What Women Are Good For
Written by Jessica Silbey
This past semester, while teaching constitutional law, a student (also a male US Marine) asked if I would be interested in hosting a panel with some female marines (his colleagues) to discuss the combat exclusion for women. Of course, I said yes. It was a fantastic panel. Two women — very different in their experience in the military and in life — with very similar perspectives on the combat exclusion: it sucks. When faced with the “reasons” for the exclusion, the only one that rang true for these women was that the male marines would be derelict in their duty of fighting smartly and protecting wisely because they would be preoccupied with protecting the women marines. So, we summarized, women are excluded from full service to their country (what I consider a stigma symbolizing less than full citizenship) because of men’s shortcomings.
These female US marines regularly put their lives on the line and devote their professional lives to elite service in the US armed forces. They are subject to nearly the same rigorous training (and I would question the differences in their training, mostly differences in physical requirements, as differences that make distinctions where none are necessary). It is nonetheless segregated. Only the marines segregate their training by sex. Why? Women are willing and able to serve in combat positions, but they are nonetheless excluded because of men’s failings of concentration. This is manifestly unjust.
This article in the New York Times brought it home to me. How are women being strategically used in the marine units? To infiltrate and ingratiate themselves with the female women of Afghanistan. This makes a lot of sense given the culture war we are fighting (as well as a military one). But read the article closely.
What are women doing? Handing out teddy bears, holding babies, giggling about “girl things.” I don’t deny that we can play up the gender divide to our own advantage and for world peace. But we must be careful how far we go to instantiate “differences” that may lead to later and entrenched injustices that keep women under men in one society after another.
My daughter was looking at a book mark with images of all the US presidents, from Washington to Obama. She remarked, “Mom, there are no women here. Isn’t that strange?” If only it were so strange, my sweet, if only it were so strange.

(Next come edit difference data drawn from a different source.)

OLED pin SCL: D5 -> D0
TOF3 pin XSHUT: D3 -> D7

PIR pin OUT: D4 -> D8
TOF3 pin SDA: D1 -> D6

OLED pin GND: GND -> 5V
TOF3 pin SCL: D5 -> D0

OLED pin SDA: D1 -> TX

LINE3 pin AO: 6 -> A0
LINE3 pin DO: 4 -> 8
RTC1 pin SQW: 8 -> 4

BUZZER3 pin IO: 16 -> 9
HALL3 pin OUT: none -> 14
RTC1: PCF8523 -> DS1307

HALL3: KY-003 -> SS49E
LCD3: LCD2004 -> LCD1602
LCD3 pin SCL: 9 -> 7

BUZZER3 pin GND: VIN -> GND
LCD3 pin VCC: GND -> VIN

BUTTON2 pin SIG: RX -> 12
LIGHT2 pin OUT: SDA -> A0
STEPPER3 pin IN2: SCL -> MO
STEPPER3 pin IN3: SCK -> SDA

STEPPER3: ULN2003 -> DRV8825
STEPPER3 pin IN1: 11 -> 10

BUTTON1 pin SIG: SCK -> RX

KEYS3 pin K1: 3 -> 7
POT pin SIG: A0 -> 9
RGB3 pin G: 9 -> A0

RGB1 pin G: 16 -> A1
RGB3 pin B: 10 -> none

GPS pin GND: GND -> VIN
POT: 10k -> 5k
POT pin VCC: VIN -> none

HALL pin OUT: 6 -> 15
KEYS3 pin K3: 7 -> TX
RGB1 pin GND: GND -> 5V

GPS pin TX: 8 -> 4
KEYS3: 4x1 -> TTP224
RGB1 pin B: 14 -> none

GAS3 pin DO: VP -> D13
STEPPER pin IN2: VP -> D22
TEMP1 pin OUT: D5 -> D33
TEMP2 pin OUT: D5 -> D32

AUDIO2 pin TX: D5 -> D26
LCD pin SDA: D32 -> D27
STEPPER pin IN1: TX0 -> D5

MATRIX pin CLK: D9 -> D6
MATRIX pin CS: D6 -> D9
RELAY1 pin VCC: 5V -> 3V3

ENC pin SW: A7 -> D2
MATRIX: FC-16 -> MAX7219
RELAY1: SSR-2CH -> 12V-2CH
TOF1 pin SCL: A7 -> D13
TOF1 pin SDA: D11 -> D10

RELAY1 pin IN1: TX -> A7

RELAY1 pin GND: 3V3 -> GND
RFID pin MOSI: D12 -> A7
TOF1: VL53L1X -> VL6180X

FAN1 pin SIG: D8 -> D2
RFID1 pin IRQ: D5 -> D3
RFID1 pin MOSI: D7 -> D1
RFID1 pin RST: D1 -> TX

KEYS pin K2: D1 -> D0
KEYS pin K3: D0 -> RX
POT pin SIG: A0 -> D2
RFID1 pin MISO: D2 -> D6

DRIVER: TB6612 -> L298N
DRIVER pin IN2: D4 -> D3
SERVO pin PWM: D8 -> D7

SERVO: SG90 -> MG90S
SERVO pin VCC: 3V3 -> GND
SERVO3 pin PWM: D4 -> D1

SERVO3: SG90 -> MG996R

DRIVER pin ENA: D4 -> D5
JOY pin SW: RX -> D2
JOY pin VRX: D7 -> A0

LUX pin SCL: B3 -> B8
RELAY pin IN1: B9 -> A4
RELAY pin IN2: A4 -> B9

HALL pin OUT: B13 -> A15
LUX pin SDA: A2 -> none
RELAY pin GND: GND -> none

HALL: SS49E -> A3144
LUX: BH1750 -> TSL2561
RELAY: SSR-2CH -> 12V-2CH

On the eve of abolishing “Don’t Ask, Don’t Tell” in the US Armed Services, it is also time to abolish the combat exclusion for women. That is likely another decade coming. Tell me why. Tell the women who are denied professional advancement because their jobs in the marines are not as “worthy” because they are denied full access because their male colleagues cannot handle their presence. Tell the female US marines who serve and die whether or not “in combat.”